Gueden, which is also called Winter because it is in an ice age, is a planet whose inhabitants are biologically intersex and bisexual. It is not that gender and sex do not exist, it is that they are not a constant —I repeat this insistently because it seems to me that this is the fundamental argument that Le Guin wanted to show.

Gethenians enter “kemmer” only once every month – we will also encounter a complex measurement of time, by the way – and about three weeks of each month are neutral. So, a Gethenian is neither a man nor a woman most of the time and has no ability to have sexual intercourse until he enters kemmer, his genitalia adapt and finish developing at the same time as his partner’s and neither knows which sex he wants. will play So while at some time they may be fathers, many others may be mothers and gestate, although not all relationships involve reproduction.

Genly Ai, is an envoy of the Ekumen to Gueden, the mission is that all the planets have an alliance and collaborate together. Genly Ai, is a person from a world much more similar to ours, and this is something that we will be able to see throughout his journey as a guest and as an intruder in this world that he does not know and understands little. Genly, the envoy, up in the country of Karhide, where he meets Estraven, a Gethenian; He doesn’t have the luck he expected for his goal and tries again in the country of Orgoreyn, where he meets Estraven again. I will reserve the rest so that those who have not read The left hand of the darkness can continue reading.

And the end?

I was a little dissatisfied with the ending, but I think that’s the purpose. The novel is made more by its first pages than by the last; the argument and the proposal, rather than the outcome.

I think it’s interesting to see from the eyes of an Earthman, like us, who internalizes misogyny, homophobia, transphobia, classism, and racism—in a genuine way because Genly Ai doesn’t even notice it—a society where gender and sex are a intermittent condition and therefore do not determine or dominate their individuals.

This is present all the time, the divisions by sex do not exist, the gender war, then, neither. Although the novel develops the story of Genly Ai and Estraven in their own voices, these contrasts never disappear, while the terrestrial distinguishes, sections and understands everything through sex-gender, the Gethenian acts under the implicit principle that there are no differences .

Ursula K. Le Guin and her work

The author of science fiction novels He was born in California, United States and just four years ago he died at the age of 88. Much of his work is based on sociological and anthropological critiques embodied in the intersection of worlds as we know them and alien worlds.
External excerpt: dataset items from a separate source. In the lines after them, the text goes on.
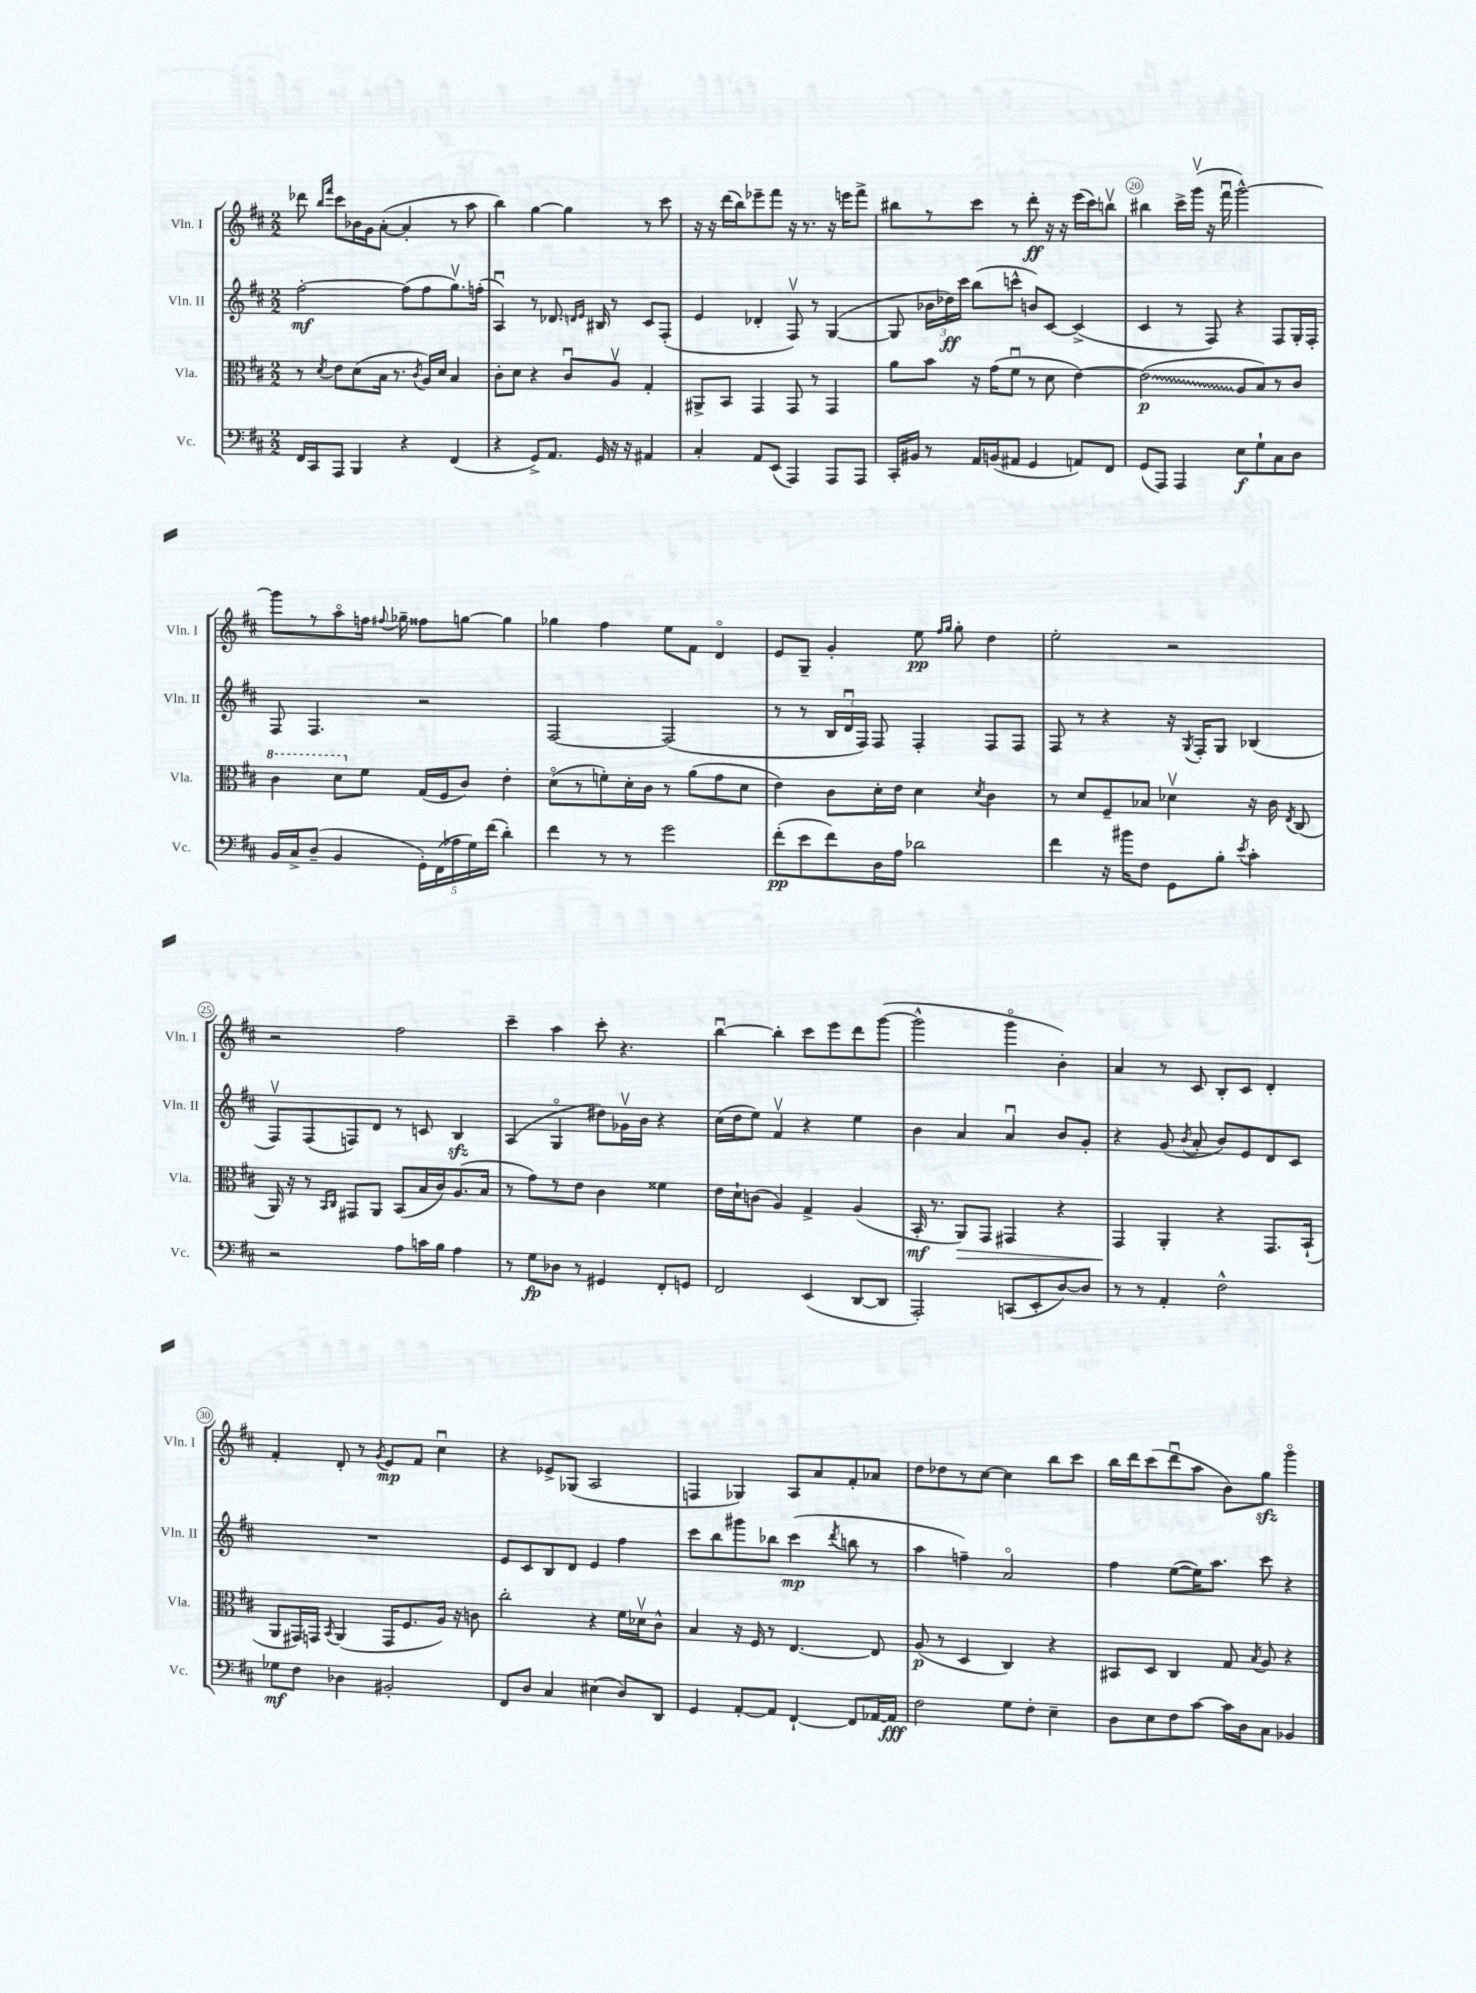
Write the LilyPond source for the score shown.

<<
\new StaffGroup <<
\new Staff = "s0" \with { instrumentName = "Vln. I" shortInstrumentName = "Vln. I" } {
    \clef treble \key d \major \numericTimeSignature \time 2/2
    \autoBeamOff des'''8 \grace { b''16[ fis'''16] } cis'''8[ bes'16 g'16 a'8]~-.( a'4-. r8 a''8 |
    b''4) g''4~ g''4 r8 cis'''8 |
    r16 r16 d'''16[( b''16) ees'''8-- fis'''8] r16 r8. r16 e'''16[ fis'''8]-> |
    bis''8[ r8 cis'''8] r8 d'''8-.\ff r16 r16 e'''16[( cis'''16) b''8]\upbow |
    bis''4 cis'''16[-> g'''16]\upbow( r16 fis'''16\downbow g'''2~-^) |
    g'''8[ r8 a''8\flageolet f''16] \appoggiatura { fis''8 } ges''16-- fisis''8[ g''8]~ g''4 |
    ges''4 fis''4 e''8[ fis'8] d'4\flageolet |
    e'8[ g8]-- g'4-. e''8\pp \grace { fis''16[ g''16] } g''8-. d''4 |
    e''2-. r2 |
    r2 fis''2 |
    cis'''4-- a''4 cis'''8-. r4. |
    b''4~\downbow b''4-. cis'''8[ e'''8 d'''8 g'''8]~( |
    g'''2-^ g'''4\flageolet b'4-.) |
    a'4 r8 cis'8 b8[-. cis'8] d'4-. |
    fis'4-. d'8-. r8 \acciaccatura { g'8 } e'8[\mp fis'8] cis''4\downbow |
    r4 ees'8[-> ges8]( a2 |
    f4 ges4) a8[ a'8 fis'8-. aes'8] |
    d''8[ des''8 r8 cis''8]~ cis''4 b''8[ cis'''8] |
    b''16[ d'''16 cis'''8( d'''8\downbow a''8] b'8[) g''8]\sfz g'''4\flageolet \bar "|." |
}
\new Staff = "s1" \with { instrumentName = "Vln. II" shortInstrumentName = "Vln. II" } {
    \clef treble \key d \major \numericTimeSignature \time 2/2
    \autoBeamOff fis''2~-.\mf fis''8[( fis''8 g''8.\upbow) f''16]-.( |
    a4\downbow) r8 des'8. \grace { d'16[ e'16] } bis16 r8 cis'8[ fis8]-.( |
    e'4 des'4-. fis8\upbow) r8 g4~( |
    g8 \tuplet 3/2 { bes'16[ des''16\ff) cis'''16] } b''8[( c'''8]-^ b'8[) cis'8]~ cis'4->( |
    cis'4 r8 fis8) r4 fis8[ g16-. fis16]-. |
    fis8 fis4. r2 |
    fis2~ fis2( |
    r8 r8 \tuplet 3/2 { b16[ d'16\downbow fis16]) } fis8 fis4-. fis8[ fis8] |
    fis8 r8 r4 r16 \acciaccatura { g8 } fis16[-. g8] bes4( |
    fis8[\upbow) fis8( f8) d'8] r8 c'8 b4\sfz |
    a4( g4\flageolet dis''8[) ges'16\upbow b'16] r4 |
    cis''16[( d''16 e''8]) fis'4\upbow r4 e''4 |
    b'4 a'4 a'4\downbow b'8[ g'8]-. |
    r4 g'8( \acciaccatura { b'8 } a'8-. b'8[) e'8 d'8 cis'8] |
    R1 |
    e'8[ cis'8 b8 d'8] e'4 fis''4 |
    cis'''8[ b''8 gis'''8 bes''8] cis'''4\mp( \acciaccatura { d'''8 } b''8 r8 |
    a''4 f''4--) a'2\flageolet |
    fis''4 e''8[~( e''16) a''8.] cis'''8 r4 \bar "|." |
}
\new Staff = "s2" \with { instrumentName = "Vla." shortInstrumentName = "Vla." } {
    \clef alto \key d \major \numericTimeSignature \time 2/2
    \autoBeamOff r8 \acciaccatura { d'8 } e'8[ d'8( b16] r8. \acciaccatura { cis'8 } a16[) d'16] b4 |
    cis'8[-. d'8] r4 cis'8[\downbow a8]\upbow g4-. |
    ais,8[-> b,8] g,4 g,8 r8 g,4 |
    a'8[ b'8] r16 g'16[( fis'8]\downbow r8 d'8 e'4~) |
    \once \override Glissando.style = #'zigzag e'2\glissando\p( a8[ b8) r8 cis'8] |
    \ottava #1 cis''4 d''8[ \ottava #0 fis'8] g16[( fis16 cis'8]) e'4-. |
    d'8[\flageolet( r8 f'8-.) d'16-. cis'16] r8 a'8[( g'8 d'8] |
    e'4) cis'8[ d'16-. e'16] d'4 \acciaccatura { d'8 } cis'4 |
    r8 d'8[ fis8-- bes8] des'4\upbow r16 cis'16 \acciaccatura { e8 } cis8( |
    a,16) r16 r8 \grace { b,16[ cis16] } gis,8[ a,8] b,8[( b16 cis'16) a8.( b16] |
    r8 g'8[) r8 e'8] cis'4 fisis'4 |
    e'16[ d'16-! c'8]( a4) g4-> a4( |
    b,16-.\mf r8. a,8[\>) g,8] gis,4 r4 |
    g,4\! a,4-. r4 g,8.[ b,16]-!( |
    a,8[ gis,16) g,16] \acciaccatura { b,8 } a,4( g,16[ fis8. a16]) r16 c'8 |
    cis''2-. r4 fis'16[ des'16\upbow cis'8]-^ |
    b4 r16 fis16 r8 e4.~ e8 |
    a8\p( r8 d4 cis4) r4 |
    bis,8[ d8] cis4 g8 \acciaccatura { b8 } a8 r4 \bar "|." |
}
\new Staff = "s3" \with { instrumentName = "Vc." shortInstrumentName = "Vc." } {
    \clef bass \key d \major \numericTimeSignature \time 2/2
    \autoBeamOff fis,16[ cis,16 a,,8] b,,4 r4 fis,4( |
    r4 g,8[->) a,8.] g,16 r16 r16 ais,4 |
    cis4-. a,8[ e,8]( a,,4) a,,8[ a,,8] |
    cis,16[-. bis,16] r8 a,16[ b,16( ais,8] g,4 a,8[) fis,8] |
    g,8[( a,,8]) a,,4 e8[\f g8-! cis8 d8] |
    b,16[ cis16-> d8]--( b,4 \tuplet 5/4 { g,16[-.) fis,16( aes16 g16) fis'16]( } d'4-.) |
    fis'4 r8 r8 g'2 |
    fis'8[-.\pp( e'8 fis'8) d16 a16] des'2 |
    fis'4 r16 bis'16[ fis8] g,8[ b8]-. \acciaccatura { e'8 } cis'4-. |
    r2 a8[ c'16 b16] a4 |
    r8 g8[\fp des8] r8 gis,4 fis,8[-. g,8] |
    fis,2 e,4( d,8[~ d,8] |
    a,,2-.) c,8[( e,8-. d8~) d8] |
    r8 r8 a,4-. fis2-^ |
    ges8[\mf fis8] des4 bis,2-. |
    fis,8[ d8] cis4 eis4( d8[) d,8] |
    g,4 a,8[~-. a,8] fis,4~-! fis,8[ aes,16~ aes,16]\fff |
    fis2 g8[ fis8]-. e4-- |
    d8[ e8 fis8 cis'8]~ cis'16[ d16 cis8] bes,4 \bar "|." |
}
>>
>>
\layout { \context { \Score currentBarNumber = #16 \override BarNumber.break-visibility = ##(#f #t #t) barNumberVisibility = #(every-nth-bar-number-visible 5) \override BarNumber.stencil = #(make-stencil-circler 0.1 0.3 ly:text-interface::print) } }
I must confess that when I started The Dispossessed, the first novel by Le Guin that I read, I felt a heaviness; the feeling that I was missing something important and then wanting to go back and return to the beginning. With The Left Hand of Darkness it was not exactly different; the author uses words that do not exist in our language, because they are typical of the world she created, the measurements of time and space are also different. After the first few chapters it gets much better.

The journey to Gethen uncomfortable at times but, for me, it helped me imagine, from eyes very similar to mine, a society in which gender roles are extinct. And this is not about building, creating, designing, or predicting completely androgynous, intersex, or bisexual societies. That’s why I say extinguish roles, look deeper into ourselves and criticize ourselves when we think of everything in terms of gender or sex.

Ursula K. Le Guin herself says so in one of the most recent English editions of The Left Hand of Darkness:

“Yes, indeed people (in my book) are androgynous, but that doesn’t mean I’m predicting that in a millennium or so, we’ll all be androgynous, or announcing that I think you should be damn androgynous. I am simply observing—in the peculiar, tortuous, experimental thinking of science fiction—that if we are looked at at certain odd times of day or in certain weather, we are in fact already androgynous.”